24 Ocak 1993’te evinin önünde düzenlenen bir bombalı saldırı sonucu hayatını kaybeden gazeteci Uğur Mumcu için anma etkinlikleri düzenlendi.

Uğur Mumcu bugün (24 Ocak) Ankara'da katledildiği sokakta, öldürülüşünün 32. yıldönümünde anıldı.

Uğur Mumcu, 32 yıl önce katledildiği evinin önünde düzenlenen törenle anıldı. Törene Uğur Mumcu'nun ailesi, CHP Genel Başkanı Özgür Özel, Ankara Büyükşehir Belediye (ABB) Başkanı Mansur Yavaş, Ankara İl Başkanı Ümit Erkol, Çankaya Belediye Başkanı Hüseyin Can Güner, Yenimahalle Belediye Başkanı Fethi Yaşar, Mamak Belediye Başkanı Veli Gündüz Şahin, CHP genel başkan yardımcıları, bazı milletvekilleri ve vatandaşlar katıldı.

Uğur Mumcu'nun Cebeci Asri Mezarlığı'ndaki kabri başında da anma etkinliği düzenledi. Anmaya sivil toplum kuruluşlarından yetkililer ile vatandaşlar katıldı. Anma programına katılanlar Mumcu'nun kabrine kırmızı karanfiller bıraktı.

CHP Genel Başkanı Özgür Özel Uğur Mumcu'nun evine giderek, eşi Güldal Mumcu ve çocuklarıyla görüştü.

CHP Lideri Özel, ardından Uğur Mumcu anıtına çelenk ve ardından patlamanın olduğu yere karanfil bıraktı.

Anma etkinliğinin ardından açıklama yapan Özel, "Uğur Mumcu’nun cenaze töreni, Türkiye tarihinin Gazi Mustafa Kemal Atatürk’ün cenaze töreninden sonra en kitlesel, en çok insanın birlikte ağladığı ve o günden sonra da maalesef hiçbir şeyin eskisi gibi olmadığı bir cenaze olarak tarihe geçmiştir. Bir hukukçu ve gazeteci olarak ne yazdıysa bugün hepsinin doğru olduğu ve o gün alınmayan tedbirlerin bugün yaşananları birer birer bize yaşattığını hepimiz okuyoruz, görüyoruz, yaşıyoruz" diye konuştu.

Faili meçhul cinayetler davası olarak bilinen "Umut davası"nda mahkemenin, dönemin Emniyet Genel Müdürü Mehmet Ağar'ın tanık olarak dinlenilmesi kararını değerlendiren Özel, şunları kaydetti:

"Bugün tarihi bir fırsat elde var, ailenin de beklentisi bu yönde.

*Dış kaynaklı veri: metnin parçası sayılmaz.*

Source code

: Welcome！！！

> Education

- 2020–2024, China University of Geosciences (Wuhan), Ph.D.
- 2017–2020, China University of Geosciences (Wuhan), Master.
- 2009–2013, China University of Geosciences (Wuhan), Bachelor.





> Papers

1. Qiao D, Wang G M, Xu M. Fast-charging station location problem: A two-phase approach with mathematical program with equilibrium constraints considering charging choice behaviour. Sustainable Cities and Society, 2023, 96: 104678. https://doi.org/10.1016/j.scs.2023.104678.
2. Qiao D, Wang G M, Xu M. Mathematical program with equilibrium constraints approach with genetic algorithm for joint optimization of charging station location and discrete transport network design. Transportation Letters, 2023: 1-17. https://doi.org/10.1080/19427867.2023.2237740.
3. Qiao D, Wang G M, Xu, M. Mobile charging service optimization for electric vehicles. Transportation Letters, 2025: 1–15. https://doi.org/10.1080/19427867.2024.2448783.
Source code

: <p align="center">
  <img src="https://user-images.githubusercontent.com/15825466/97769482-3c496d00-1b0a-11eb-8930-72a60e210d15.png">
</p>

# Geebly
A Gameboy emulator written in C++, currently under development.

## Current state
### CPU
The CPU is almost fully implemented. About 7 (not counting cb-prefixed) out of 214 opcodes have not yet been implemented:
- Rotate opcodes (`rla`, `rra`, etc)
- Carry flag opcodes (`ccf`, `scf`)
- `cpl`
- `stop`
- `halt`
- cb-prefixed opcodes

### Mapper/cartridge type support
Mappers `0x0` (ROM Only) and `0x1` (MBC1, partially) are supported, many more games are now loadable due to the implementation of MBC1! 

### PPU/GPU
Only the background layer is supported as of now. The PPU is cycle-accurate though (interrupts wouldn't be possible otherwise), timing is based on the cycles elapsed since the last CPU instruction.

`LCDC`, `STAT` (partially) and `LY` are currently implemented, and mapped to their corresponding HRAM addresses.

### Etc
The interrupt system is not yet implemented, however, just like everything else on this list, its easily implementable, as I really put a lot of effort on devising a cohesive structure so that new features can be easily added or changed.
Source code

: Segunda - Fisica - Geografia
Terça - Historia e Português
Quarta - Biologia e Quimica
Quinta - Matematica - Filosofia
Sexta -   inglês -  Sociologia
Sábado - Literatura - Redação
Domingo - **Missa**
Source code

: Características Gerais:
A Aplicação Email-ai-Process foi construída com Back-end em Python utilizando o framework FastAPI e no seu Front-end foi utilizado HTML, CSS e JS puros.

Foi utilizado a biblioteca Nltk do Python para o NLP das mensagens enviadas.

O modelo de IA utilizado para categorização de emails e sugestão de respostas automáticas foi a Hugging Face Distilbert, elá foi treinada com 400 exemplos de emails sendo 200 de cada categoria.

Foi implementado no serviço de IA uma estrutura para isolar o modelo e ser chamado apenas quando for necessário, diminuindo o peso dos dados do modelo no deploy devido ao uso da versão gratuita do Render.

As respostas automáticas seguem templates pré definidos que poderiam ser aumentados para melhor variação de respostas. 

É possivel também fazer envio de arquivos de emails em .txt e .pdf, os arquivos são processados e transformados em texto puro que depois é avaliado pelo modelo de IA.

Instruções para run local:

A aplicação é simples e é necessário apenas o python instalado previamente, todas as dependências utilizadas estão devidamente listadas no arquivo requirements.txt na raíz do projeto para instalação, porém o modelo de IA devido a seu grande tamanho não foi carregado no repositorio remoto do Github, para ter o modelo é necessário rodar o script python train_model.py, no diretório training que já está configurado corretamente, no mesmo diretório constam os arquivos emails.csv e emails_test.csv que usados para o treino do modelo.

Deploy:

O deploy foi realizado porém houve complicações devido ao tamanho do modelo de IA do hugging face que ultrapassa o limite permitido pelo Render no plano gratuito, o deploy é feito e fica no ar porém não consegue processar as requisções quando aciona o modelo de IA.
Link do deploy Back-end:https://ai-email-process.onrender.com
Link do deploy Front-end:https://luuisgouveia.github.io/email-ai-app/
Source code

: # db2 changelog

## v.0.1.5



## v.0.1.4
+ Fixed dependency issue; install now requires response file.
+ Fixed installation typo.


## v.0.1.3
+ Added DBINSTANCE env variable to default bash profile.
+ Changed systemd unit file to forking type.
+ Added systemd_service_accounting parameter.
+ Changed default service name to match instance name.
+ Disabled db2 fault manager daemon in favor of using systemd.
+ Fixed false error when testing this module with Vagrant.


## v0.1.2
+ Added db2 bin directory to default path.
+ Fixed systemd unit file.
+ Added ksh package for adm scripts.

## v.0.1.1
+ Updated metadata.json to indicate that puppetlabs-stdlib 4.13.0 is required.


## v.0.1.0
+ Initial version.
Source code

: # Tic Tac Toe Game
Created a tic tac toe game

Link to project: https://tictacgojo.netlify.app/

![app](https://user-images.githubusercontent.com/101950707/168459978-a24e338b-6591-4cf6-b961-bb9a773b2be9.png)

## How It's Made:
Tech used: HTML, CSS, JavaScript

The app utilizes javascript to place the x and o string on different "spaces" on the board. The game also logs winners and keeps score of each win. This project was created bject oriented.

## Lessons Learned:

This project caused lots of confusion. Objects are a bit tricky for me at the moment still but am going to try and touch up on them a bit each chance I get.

Mahkemeye nihayet başvuru üzerine Sayın Ağar’ın dinlenmesine karar verdi. Sayın Ağar’ın bildiği her şeyi anlatması tarihi bir sorumluluktur. Bu çağrıya biz de katılıyoruz. Söylediği söz çok anlamlı, gizemli ve bir o kadar aydınlatılmaya muhtaçtır. Ümit ediyorum o tuğlanın çekildiği, derin devletin altında kaldığı, bir daha da bu ülkede demokrasi dışında hiçbir gücün egemen olamadığı bir Türkiye’yi gelecekte hep birlikte inşa edebiliriz"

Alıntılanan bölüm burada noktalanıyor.